Advantages of Supervised Learning: Advantages of Supervised Learning: Explicit Feedback: Supervised learning relies on labeled data, which provides explicit feedback on the model s predictions. This feedback is valuable for model training and improvement. Predictive Accuracy: Supervised learning models can achieve high predictive accuracy when trained on high-quality, representative data. They are effective in tasks like classification and regression. Generalization: Well-trained supervised models can generalize their knowledge to make accurate predictions on new, unseen data points, making them suitable for real-world applications. Interpretability: Some supervised learning algorithms, like linear regression and decision trees, provide interpretable models that allow users to understand the relationships between input features and predictions. Wide Range of Applications: Supervised learning can be applied to a wide range of domains, including healthcare, finance, natural language processing, computer vision, and more. Availability of Tools and Libraries: There are numerous tools, libraries (e.g., sci-kit-learn, TensorFlow, PyTorch), and resources available for implementing and experimenting with supervised learning algorithms.

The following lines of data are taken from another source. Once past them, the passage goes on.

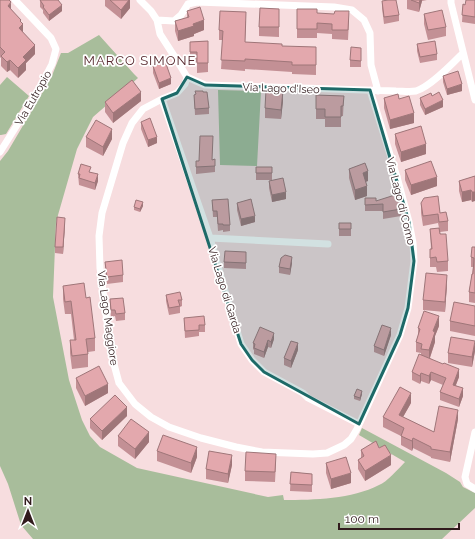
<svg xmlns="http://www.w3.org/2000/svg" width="475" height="539" viewBox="0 0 475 539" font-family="Raleway,sans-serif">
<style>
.green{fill:#a8bd9b}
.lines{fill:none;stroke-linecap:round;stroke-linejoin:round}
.street{stroke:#fff;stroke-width:7}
.wall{fill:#c39095}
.shaded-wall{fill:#9f7679}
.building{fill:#e3a8ad;stroke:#9f7679}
.marked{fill:#1d6a68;fill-opacity:0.2;stroke:#1d6a68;stroke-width:3;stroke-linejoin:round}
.labels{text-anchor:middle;stroke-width:3.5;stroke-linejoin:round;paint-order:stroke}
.street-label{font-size:11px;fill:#311b1d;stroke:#fff}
.quarter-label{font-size:13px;letter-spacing:1px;fill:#56272d;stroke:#fff}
</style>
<rect width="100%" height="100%" fill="#f7dddf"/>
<path class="green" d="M99 35 134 74 138 78 93 117 77 149 56 222 53 297 69 380 82 420 90 436 100 447 137 468 268 497 283 495 284 500C314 500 352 499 379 485 387 482 398 469 405 462L359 435 362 428 446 473 460 482 463 487 475 493V508L442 539H33L21 525 8 484 0 466V161L8 151 51 78 61 53H68Z
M7 77 29 96 6 134 1 135H0V85Z
M218 90 261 91 257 166 220 165Z"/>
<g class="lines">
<path class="street" d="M140 0 151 11 157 20 174 21 181 15 188 4
M451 0V3L475 100
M188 4 197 2 334 7 352 10 364 20 370 33 371 65 378 91
M157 20 160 34 178 62 187 77 185 84 177 93 162 99 143 109 132 123 123 143 102 213 99 236 100 268 111 353 119 383 135 404 151 417 169 427 201 438 236 447 262 452 313 454 327 453 344 445 351 439 357 429 400 335 408 308 414 261 413 243 409 222 397 177 370 90
M187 77 205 85 396 91C402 91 410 92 416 91 430 87 452 64 463 53
M162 99 210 238 227 298 241 344 252 360 264 372 303 393 308 398 359 424
M0 152 36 95 52 64 56 49 51 38 15 0
M210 238 328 244
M475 432 465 477 467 484 475 489"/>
</g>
<path class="wall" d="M0 0H10L11 9 21 22 23 33 35 54 26 63V70L18 78 10 70 7 72 1 66V58L0 57Z
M40 0 62 11 49 21 43 13V10L40 7Z
M105 0H130V8L121 19 105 6Z
M407 0H427L422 1 419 12 407 9Z
M475 0V24L462 22 463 4 465 5Z
M382 1 399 15V21L384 24 382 8Z
M297 9 349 21 348 40 332 39V34L317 33V38H297Z
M187 11 204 30 194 34V36L178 41 175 31V21L187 18Z
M424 14 446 27V36L428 40 424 24Z
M279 19V37L259 36V27Z
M246 21 245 42 282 46 316 57V75L292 74V72L245 69V71L221 69 223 40H219V30Z
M208 41V72L197 73V62H190V42Z
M417 44 437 54V60L420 63 417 51Z
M361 48V67H350V60Z
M153 66 171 84 159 89 153 73Z
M443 76 462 91 447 95 443 82Z
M203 92 209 108V114L195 115 194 95Z
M316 95 344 96 343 116H341V127H325V119H316Z
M432 96 443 107 425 115 420 105V98Z
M384 98 399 99 414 123 390 129 384 108Z
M141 101 113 123 105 112V102Z
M283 101 281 119 265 118V108Z
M141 122 157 143 148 147 141 129Z
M395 134 426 154 401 162 395 144Z
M86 137 112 139 103 156 86 147Z
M212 160 215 166V172L196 174V161Z
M256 167H272V180H256Z
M349 169 368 181 366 182 367 196 355 200 349 178Z
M405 170 437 186 411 195 405 180Z
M91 172 98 181 95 190 79 185 78 174Z
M475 176 472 202 471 200 462 202 459 191V181Z
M269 181 286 199 272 202 269 188Z
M365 198 401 209V216L383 219V211H365Z
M212 200 230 225V231L223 232V230L218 231 217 217H213Z
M237 203 255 222 241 226 237 210Z
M421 203 440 213 448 221V231L440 232 448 261V271L437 272 436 267H430V249H431L430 229 439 228 438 223 423 226 421 213Z
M143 206 140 212 134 210V207Z
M339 223H351V236H339Z
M65 224 63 254 55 253V247Z
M475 247V303L469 302V292L473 267H471V257Z
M246 252V269L224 268V262Z
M105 262 123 275V282L107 284 105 268Z
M292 263 290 275 279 273V267Z
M447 284 445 312 423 310V300Z
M63 286 86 298 95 338V351L88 352V367L72 369 70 353V340H74L71 314H65L63 299Z
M166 295 182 300V306L180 307V313L169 315 166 301Z
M110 299 125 313V320L116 321 115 316 111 317 110 306Z
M475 306V336L450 331V321Z
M184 318 205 325V332H199V336L185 338Z
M439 326 435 336V342L430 358 459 377 456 385 463 396 459 407 440 400V392L443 385 431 380 429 384 421 381 420 384 412 380V372L421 355V353L416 352V342L418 336V328Z
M391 335 384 356 374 352V346Z
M274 339 271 348 268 347 264 358 254 354V350L253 349V343Z
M298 350 291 368 284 365V358Z
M475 351 472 367 448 363V353Z
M76 378 108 393 85 406 76 388Z
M362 394 360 401 354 399V396Z
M411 403 403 417 434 432 458 419 450 462 431 458V457L413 448 412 451 401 445V436L383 427V417Z
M127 416 102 440 90 428V419Z
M118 436 149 442 135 459 118 446Z
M379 448 391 465 365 481 358 469V460L361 458V450Z
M157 451 197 457 191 473 157 461Z
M276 463 275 482 245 481V471Z
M326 463 351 483 331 489 326 473Z
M232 465 228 483 206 479V469Z
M291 472 312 474V492L290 491Z"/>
<path class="shaded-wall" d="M9 0H10V4L11 2V12L8 6Z
M129 0H130V8L121 19V10Z
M420 0H422V1L419 12V3Z
M62 5V11L49 21V15Z
M21 20V26L23 24V34L19 28 20 21Z
M204 20V30L194 34V36L178 41V31L193 24Z
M35 45V54L26 63V70L18 78V68L23 57Z
M10 60V70L7 72V62Z
M171 78V84L159 89V83Z
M462 84V91L447 95V89Z
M283 91V101L281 119V110Z
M141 92V101L113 123V113Z
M443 100V107L425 115V109Z
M414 113V123L390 129V120Z
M112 129V139L103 156V147Z
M157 137V143L148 147V140Z
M426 144V154L401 162V152Z
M368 171V181L363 182V173Z
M98 174V181L95 190V183Z
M437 177V186L411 195V185Z
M367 186V196L355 200V190Z
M471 190V200L462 202V192Z
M286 192V199L272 202V195Z
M472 192H475V201L472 202Z
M143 202V206L140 212V209Z
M255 216V222L241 226V219Z
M65 218V224L63 254V247Z
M292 257V263L290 275V269Z
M447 275V284L445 312V302Z
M439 316V326L435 336V342L429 360V350L433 331Z
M391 328V335L384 356V350Z
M274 333V339L271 348V342Z
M268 340V347L264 358V352Z
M475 341V351L472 367V357Z
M298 343V350L291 368V361Z
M459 369V377L453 392V385Z
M431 372V380L429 384V376Z
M421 373V381L420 384V376Z
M108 384V393L85 406V396Z
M463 388V396L459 407V399Z
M362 391V394L360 401V398Z
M411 393V403L399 424V415Z
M127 407V416L102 440V431Z
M458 410V419L450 462V452Z
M149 432V442L135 459V449Z
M413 438V448L412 451V441Z
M197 447V457L191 473V463Z
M232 455V465L228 483V474Z
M391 455V465L365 481V471Z
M351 473V483L331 489V479Z"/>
<path class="building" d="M0 0H9L11 2 8 6 21 20 20 21 23 24 19 28 35 45 23 57 26 60 18 68 10 60 7 62 1 56 5 52 0 47Z
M40 0H58L62 5 49 15 43 7 44 6Z
M110 0H129L121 10Z
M388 0H396L399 15 384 17 382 1Z
M411 0H420L419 3Z
M466 0H475V17L462 15 463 4 465 5Z
M200 7 204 20 193 24 194 26 178 31 175 21 189 17 187 11Z
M260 8 279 9V27H259Z
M297 9H317V13L334 14 335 11H349L348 30H332V24L317 23V29H297Z
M442 10 446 27 428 30 424 14Z
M220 11 246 12 245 42 282 44V46L316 47V65H292V62L245 59V61L221 60 223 31 219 30Z
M208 41V63H197V52H190V42Z
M435 41 437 54 420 57 417 44Z
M351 47 361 48V61L350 60Z
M165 61 171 78 159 83 153 66Z
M458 71 462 84 447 89 443 76Z
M132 80 141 92 113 113 105 102Z
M266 90 283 91 281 110 265 108Z
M195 91H203V92H207L209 108 195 109 194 95 196 94Z
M439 92 443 100 425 109 420 98 431 93 432 96Z
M398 94 399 99 409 96 414 113 390 120 384 98Z
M316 95 344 96 343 106H341V117H325V109H316Z
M150 118 157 137 148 140 141 122Z
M96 120 112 129 103 147 86 137Z
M421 126 426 144 401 152 395 134Z
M200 136H213L212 160 215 159V166L196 167V161H199Z
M431 161 437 177 411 185 405 170Z
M365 163 368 171 363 173 367 186 355 190 349 169Z
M81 164 91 167 89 172 98 174 95 183 79 178 80 174H78Z
M256 167H272V173H256Z
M475 176V192H472L471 190 462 192 459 181Z
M283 178 286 192 272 195 269 181Z
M398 194 401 209 383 212V204L365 205V198H376V201Z
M438 196 440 213 446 212 448 221 439 222 438 214 423 216 421 203 424 198Z
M228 199 230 225H223V224H218L217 211H213L212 200Z
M251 199 255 216 241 219 237 203Z
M136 200 143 202 140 209 134 207Z
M57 217 65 218 63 247H55Z
M339 223H351V229H339Z
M439 228 440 234H446L448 261 437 262 436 257 430 258V249H432L430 229Z
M472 247H475V293L469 292 472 274H473L474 258 471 257Z
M225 251 246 252V263L224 262Z
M285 255 292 257 290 269 279 267 281 258Z
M122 260 123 275 107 277 105 262Z
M426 273 447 275 445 302 423 300Z
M84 283 86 298 90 297 95 338 86 339 88 354 72 356 70 340H76L71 301 65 302 63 286Z
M180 292 182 300H178L180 306 169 308 166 295Z
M123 298 125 313 116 314 115 310H111L110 299Z
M454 302 475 306V326L450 321Z
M424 311 439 316 433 331 435 332 429 350 421 349 422 344 416 342 420 329 418 328Z
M204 316 205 325H199V330L185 331 184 318Z
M382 325 391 328 384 350 374 346Z
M260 327 274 333 271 342 268 340 264 352 254 348 255 344 253 343Z
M451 337 475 341 472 357 448 353Z
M291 341 298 343 291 361 284 358Z
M419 354 443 364 444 363 459 369 453 385 463 388 459 399 440 392 446 378 431 372 429 376 421 373 420 376 412 372Z
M99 366 108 384 85 396 76 378Z
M400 387 411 393 399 415 434 432 439 406 458 410 450 452 431 449V447L413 438 412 441 401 436 404 428 383 417Z
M357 389 362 391 360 398 354 396Z
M115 395 127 407 102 431 90 419Z
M131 419 149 432 135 449 118 436Z
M163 435 197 447 191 463 157 451Z
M376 441 379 448 385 445 391 455 365 471 358 460 364 456 361 450Z
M209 451 232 455 228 474 206 469Z
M246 452 276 454 275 472 245 471Z
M346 457 351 473 331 479 326 463Z
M291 472 312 474V485L290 484Z"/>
<path class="marked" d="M187 77 205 85 370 90 409 222 414 261 408 308 400 335 359 424 264 372 252 360 241 344 162 99 177 93Z"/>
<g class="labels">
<g class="street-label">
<text transform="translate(281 88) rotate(2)" y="4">Via Lago d'Iseo</text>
<text transform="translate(33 98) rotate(-60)" y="4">Via Eutropio</text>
<text transform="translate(401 201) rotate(76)" y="4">Via Lago di Como</text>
<text transform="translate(225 290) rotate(73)" y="4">Via Lago di Garda</text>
<text transform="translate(108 318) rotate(82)" y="4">Via Lago Maggiore</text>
</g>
<g class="quarter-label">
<text x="140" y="65">MARCO SIMONE</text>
</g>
</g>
<g transform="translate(28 511)" stroke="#ffffff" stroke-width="3" paint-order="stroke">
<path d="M0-3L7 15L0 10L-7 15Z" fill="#311b1d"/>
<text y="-6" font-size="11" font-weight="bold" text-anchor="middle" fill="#311b1d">N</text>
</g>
<path d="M339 523v6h120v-6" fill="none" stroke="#311b1d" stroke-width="2"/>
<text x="345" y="523" font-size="12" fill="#311b1d" stroke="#ffffff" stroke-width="3" paint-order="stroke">100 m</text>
</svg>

Disadvantages of Supervised Learning: Data Labeling Requirement: Supervised learning relies on labeled data, which can be expensive and time-consuming to obtain, especially for large datasets. Limited to Labeled Data: The model can only make predictions on data similar to what it was trained on, limiting its ability to handle novel or unexpected situations. Bias and Noise in Labels: If labeled data contains biases or errors, the model may learn and perpetuate those biases, leading to unfair or inaccurate predictions. Overfitting: There s a risk of overfitting, where the model learns the training data too well, capturing noise rather than the underlying patterns. Regularization techniques are often required to mitigate this. Feature Engineering: Selecting and engineering relevant features is a crucial step in building effective supervised learning models. Poor feature selection can lead to suboptimal performance.
Scalability: Training complex models with large datasets can be computationally expensive and time-consuming, requiring substantial computing resources. Limited to Labeled Data Distribution: Supervised models are constrained by the distribution of labeled data and may not perform well when faced with data from a different distribution. Privacy Concerns: In some applications, the use of labeled data may raise privacy concerns, as it can reveal sensitive information about individuals. Imbalanced Data: When dealing with imbalanced datasets (e.g., rare disease detection), supervised models may struggle to predict minority classes accurately. Concept Drift: Over time, the relationship between input features and the target variable may change (concept drift). Supervised models may require constant retraining to adapt to these changes.